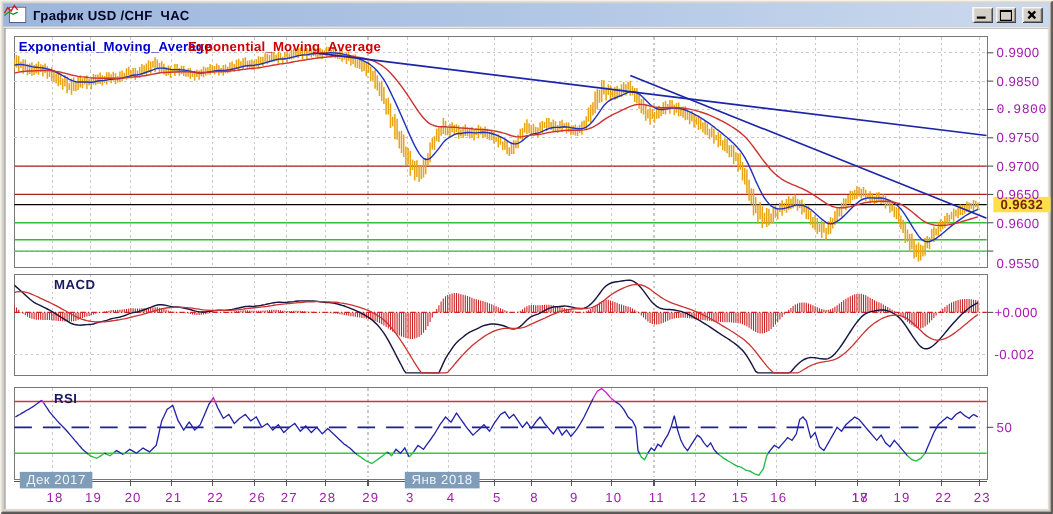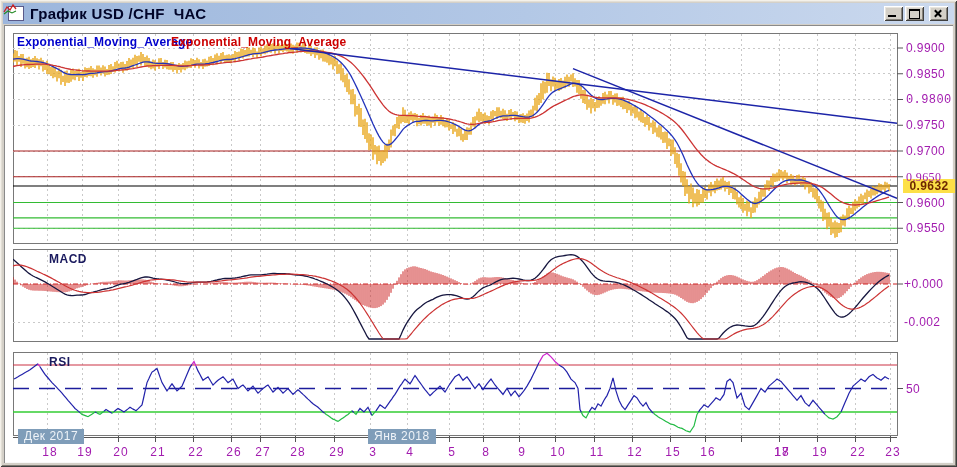--- a/index.html
+++ b/index.html
@@ -6,21 +6,21 @@
     font-family:"Liberation Sans", sans-serif;}
   .abs{position:absolute;}
   #window{position:absolute;inset:0;background:#d4d0c8;
     box-shadow:inset 1px 1px 0 #f4f1ea, inset -1px -1px 0 #404040,
                inset 2px 2px 0 #e3dfd6, inset -2px -2px 0 #807c74;}
   #titlebar{left:3px;top:3px;width:951px;height:21px;
     background:linear-gradient(90deg,#9cb6dc 0%,#b3c8e6 55%,#cbd9ee 100%);
     display:flex;align-items:center;}
   #title-icon{width:16px;height:15px;margin-left:5px;background:#fff;
     border:1px solid #5a5a8a;box-sizing:border-box;}
-  #title-text{margin-left:6px;font-size:15px;font-weight:bold;color:#000428;
+  #title-text{margin-left:6px;font-size:12px;font-weight:bold;color:#000428;
     white-space:pre;letter-spacing:.3px;}
   .winbtn{top:6px;width:19px;height:15px;background:#d4d0c8;
     box-shadow:inset 1px 1px 0 #ffffff, inset -1px -1px 0 #404040,
                inset 2px 2px 0 #e8e5de, inset -2px -2px 0 #87837b;}
   #btn-min{left:884px;} #btn-max{left:905px;} #btn-close{left:929px;}
   .glyph-min{left:4px;top:9px;width:8px;height:2px;background:#000;}
   .glyph-max{left:4px;top:3px;width:9px;height:7px;border:1px solid #000;border-top-width:2px;}
   .glyph-x1,.glyph-x2{left:8px;top:3px;width:2px;height:9px;background:#000;}
   .glyph-x1{transform:rotate(45deg);} .glyph-x2{transform:rotate(-45deg);}
   #client{left:4px;top:25px;width:949px;height:438px;background:#ffffff;
@@ -1145,23 +1145,23 @@
 
     <span id="badge-dec" class="month-badge">Дек 2017</span>
     <span id="badge-jan" class="month-badge">Янв 2018</span>
 
     <div id="gen-labels">
         <div class="lbl" style="left: 906px; top: 41px;">0.9900</div>
         <div class="lbl" style="left: 906px; top: 66.75px;">0.9850</div>
         <div class="lbl" style="left: 906px; top: 92.5px; font-family: Liberation Mono, monospace;">0.9800</div>
         <div class="lbl" style="left: 906px; top: 118.25px;">0.9750</div>
         <div class="lbl" style="left: 906px; top: 144px;">0.9700</div>
-        <div class="lbl" style="left: 906px; top: 169.75px; font-family: Liberation Serif, serif;">0.9650</div>
+        <div class="lbl" style="left: 906px; top: 169.75px;">0.9650</div>
         <div class="lbl" style="left: 906px; top: 195.5px;">0.9600</div>
-        <div class="lbl" style="left: 906px; top: 221px; text-align: right;">0.9550</div>
+        <div class="lbl" style="left: 906px; top: 233px; text-align: right;">0.9550</div>
         <div class="lbl" style="left: 904px; top: 277px;">+0.000</div>
         <div class="lbl" style="left: 904px; top: 315px;">-0.002</div>
         <div class="lbl" style="left: 906px; top: 381.5px;">50</div>
         <div class="lbl" style="left: 35px; top: 445px; width: 30px; text-align: center; letter-spacing: 1px;">18</div>
         <div class="lbl" style="left: 70px; top: 445px; width: 30px; text-align: center; letter-spacing: 1px;">19</div>
         <div class="lbl" style="left: 106px; top: 445px; width: 30px; text-align: center; letter-spacing: 1px;">20</div>
         <div class="lbl" style="left: 143px; top: 445px; width: 30px; text-align: center; letter-spacing: 1px;">21</div>
         <div class="lbl" style="left: 181px; top: 445px; width: 30px; text-align: center; letter-spacing: 1px;">22</div>
         <div class="lbl" style="left: 219px; top: 445px; width: 30px; text-align: center; letter-spacing: 1px;">26</div>
         <div class="lbl" style="left: 248px; top: 445px; width: 30px; text-align: center; letter-spacing: 1px;">27</div>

..........

### Problem description
Given the entries above, say how many lines include the word "span", and write nothing besides the number.

### Exercise result
2